Shelly shook her head. “Where’d you find those names?”
“Jim Pemberthy recommended them. He said Mr. Whistler is a weasel and Mr. Lebowski is a tank.”
“Mike Malloy hasn’t got enough of a brain for a weasel to work on. A tank running over him he’ll understand.”
“Yes, but a judge is different, he may resent tank treads up his back.” Still, the notion of a tank appealed. “I’ll call Mr. Lebowski now.”
But Mr. Lebowski was in court, according to his secretary, who took Betsy’s name and phone number. Betsy made sure she had Godwin’s name spelled right and understood that he was in the Hennepin County Adult Detention Center, charged with murder. Then she hung up and dialed Mr. Whistler’s number.

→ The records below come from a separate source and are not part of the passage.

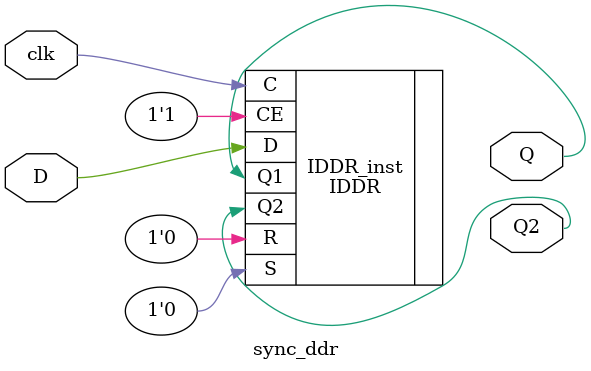
<source format=v>
`timescale 1ns / 1ps


module sync_ddr(
    input clk,
    input D,
    output Q,
    output Q2

    );




    // IDDRE1: Dedicated Dual Data Rate (DDR) Input Register
//         UltraScale
// Xilinx HDL Language Template, version 2019.1
IDDR #(   
.DDR_CLK_EDGE("OPPOSITE_EDGE")
   // IDDRE1 mode (OPPOSITE_EDGE, SAME_EDGE, SAME_EDGE_PIPELINED)
//   .IS_CB_INVERTED(1'b1),          // Optional inversion for CB
//   .IS_C_INVERTED(1'b0)            // Optional inversion for C
)
IDDR_inst (
   .Q1(Q), // 1-bit output: Registered parallel output 1
   .Q2(Q2), // 1-bit output: Registered parallel output 2
   .C(clk),   // 1-bit input: High-speed clock
   .CE(1'b1), //Clock enable
   .D(D),   // 1-bit input: Serial Data Input
   .R(1'b0),    // 1-bit input: Active High Async Reset
   .S(1'b0)
);
// End of IDDRE1_inst instantiation
endmodule

//module sync_ff(
//input clk,
//input D,
//output Q
//);



//wire Q0;
//   FDRE
//   #(
//      .INIT(1'b0)//Initialvalueofregister(1'b0or1'b1)
//   )
//   FDRE_inst1(
//   .Q(Q0),//1-bit Data output
//   .C(clk),//1-bit Clock input
//   .CE(1'b0), //1-bit Clock enable input
//   .R(1'b1),//1- bit Synchronous reset input
//   .D(D)//1 -bit Data input
//   );

//   FDRE
//   #(
//      .INIT(1'b0)//Initialvalueofregister(1'b0or1'b1)
//   )
//   FDRE_inst2(
//   .Q(Q),//1-bit Data output
//   .C(clk),//1-bit Clock input
//   .CE(1'b1), //1-bit Clock enable input
//   .R(1'b0),//1- bit Synchronous reset input
//   .D(Q0)//1 -bit Data input
//   );

//endmodule

</source>
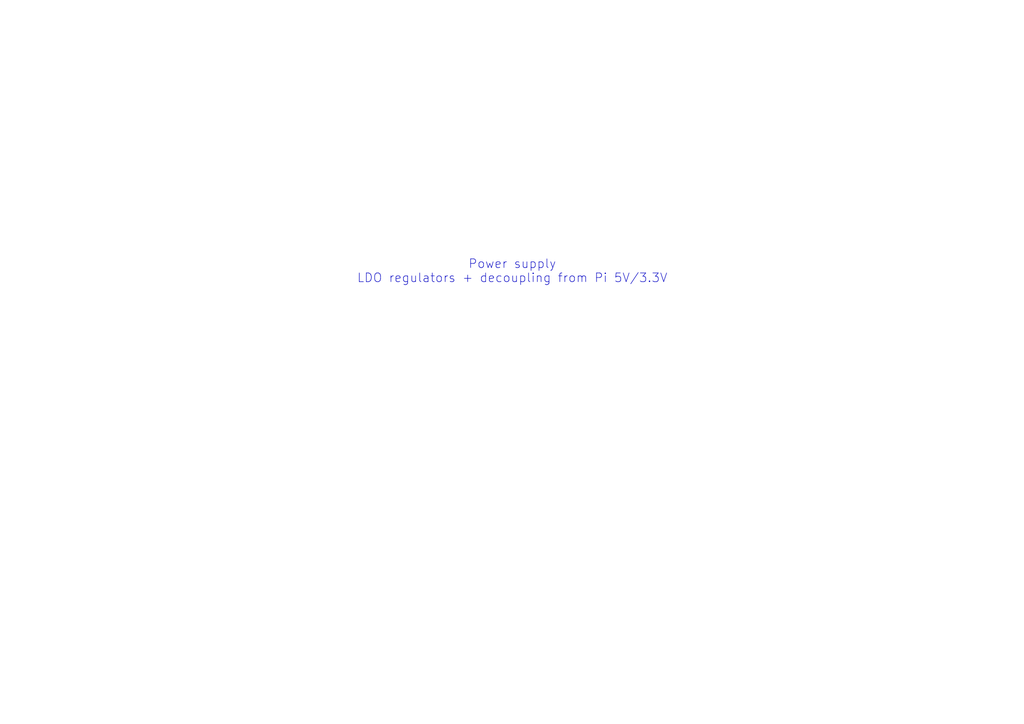
<source format=kicad_sch>
(kicad_sch
	(version 20250114)
	(generator "eeschema")
	(generator_version "9.0")
	(uuid "a0000005-0001-0000-0000-000000000001")
	(paper "A4")
	(lib_symbols)
	(text "Power supply\nLDO regulators + decoupling from Pi 5V/3.3V"
		(exclude_from_sim no)
		(at 148.59 78.74 0)
		(effects
			(font
				(size 2.54 2.54)
			)
		)
	)
	(sheet_instances
		(path "/"
			(page "5")
		)
	)
)

</source>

Mr. Whistler’s secretary put Betsy right through. “Mr. Whistler, my name is Betsy Devonshire, and I got your name from Attorney James Pemberthy of Excelsior.”
“Yes? How is Jim?”
“Very well. But he doesn’t practice in criminal defense, and that’s the kind of help we need right now.”
“Who is ‘we,’ Ms. Devonshire?” Mr. Whistler had a rich, confident, good-humored baritone, and a way of very slightly over-pronouncing his words, as if he thought her slightly deaf. Or dull-witted.